### How to complete this task
Copy every line of the rows below word for word, keeping the same spelling, punctuation and line breaks.

### Supplied material
*-*-*
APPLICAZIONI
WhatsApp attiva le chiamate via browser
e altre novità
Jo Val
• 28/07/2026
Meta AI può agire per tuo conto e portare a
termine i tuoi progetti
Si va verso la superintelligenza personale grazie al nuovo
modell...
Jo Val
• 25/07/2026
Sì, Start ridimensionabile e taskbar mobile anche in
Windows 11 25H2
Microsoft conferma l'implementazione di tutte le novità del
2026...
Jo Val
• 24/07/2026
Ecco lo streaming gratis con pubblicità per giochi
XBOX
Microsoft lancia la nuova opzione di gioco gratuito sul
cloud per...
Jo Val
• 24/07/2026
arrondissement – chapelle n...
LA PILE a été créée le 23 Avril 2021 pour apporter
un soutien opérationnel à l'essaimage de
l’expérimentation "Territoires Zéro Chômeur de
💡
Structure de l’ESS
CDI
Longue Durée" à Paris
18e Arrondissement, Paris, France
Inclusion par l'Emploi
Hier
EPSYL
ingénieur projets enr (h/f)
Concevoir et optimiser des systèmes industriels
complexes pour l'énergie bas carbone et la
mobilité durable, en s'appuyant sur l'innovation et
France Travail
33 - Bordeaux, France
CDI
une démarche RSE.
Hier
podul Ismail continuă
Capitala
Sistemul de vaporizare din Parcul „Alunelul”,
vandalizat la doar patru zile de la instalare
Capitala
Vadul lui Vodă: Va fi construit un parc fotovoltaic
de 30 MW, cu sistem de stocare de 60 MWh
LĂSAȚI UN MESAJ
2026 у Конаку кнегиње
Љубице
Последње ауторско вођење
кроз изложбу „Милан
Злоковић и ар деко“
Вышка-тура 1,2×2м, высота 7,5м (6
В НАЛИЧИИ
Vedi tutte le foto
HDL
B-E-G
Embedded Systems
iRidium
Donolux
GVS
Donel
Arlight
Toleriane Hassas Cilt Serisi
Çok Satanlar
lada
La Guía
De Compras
*-*-*
### Expected answer
APPLICAZIONI
WhatsApp attiva le chiamate via browser
e altre novità
Jo Val
• 28/07/2026
Meta AI può agire per tuo conto e portare a
termine i tuoi progetti
Si va verso la superintelligenza personale grazie al nuovo
modell...
Jo Val
• 25/07/2026
Sì, Start ridimensionabile e taskbar mobile anche in
Windows 11 25H2
Microsoft conferma l'implementazione di tutte le novità del
2026...
Jo Val
• 24/07/2026
Ecco lo streaming gratis con pubblicità per giochi
XBOX
Microsoft lancia la nuova opzione di gioco gratuito sul
cloud per...
Jo Val
• 24/07/2026
arrondissement – chapelle n...
LA PILE a été créée le 23 Avril 2021 pour apporter
un soutien opérationnel à l'essaimage de
l’expérimentation "Territoires Zéro Chômeur de
💡
Structure de l’ESS
CDI
Longue Durée" à Paris
18e Arrondissement, Paris, France
Inclusion par l'Emploi
Hier
EPSYL
ingénieur projets enr (h/f)
Concevoir et optimiser des systèmes industriels
complexes pour l'énergie bas carbone et la
mobilité durable, en s'appuyant sur l'innovation et
France Travail
33 - Bordeaux, France
CDI
une démarche RSE.
Hier
podul Ismail continuă
Capitala
Sistemul de vaporizare din Parcul „Alunelul”,
vandalizat la doar patru zile de la instalare
Capitala
Vadul lui Vodă: Va fi construit un parc fotovoltaic
de 30 MW, cu sistem de stocare de 60 MWh
LĂSAȚI UN MESAJ
2026 у Конаку кнегиње
Љубице
Последње ауторско вођење
кроз изложбу „Милан
Злоковић и ар деко“
Вышка-тура 1,2×2м, высота 7,5м (6
В НАЛИЧИИ
Vedi tutte le foto
HDL
B-E-G
Embedded Systems
iRidium
Donolux
GVS
Donel
Arlight
Toleriane Hassas Cilt Serisi
Çok Satanlar
lada
La Guía
De Compras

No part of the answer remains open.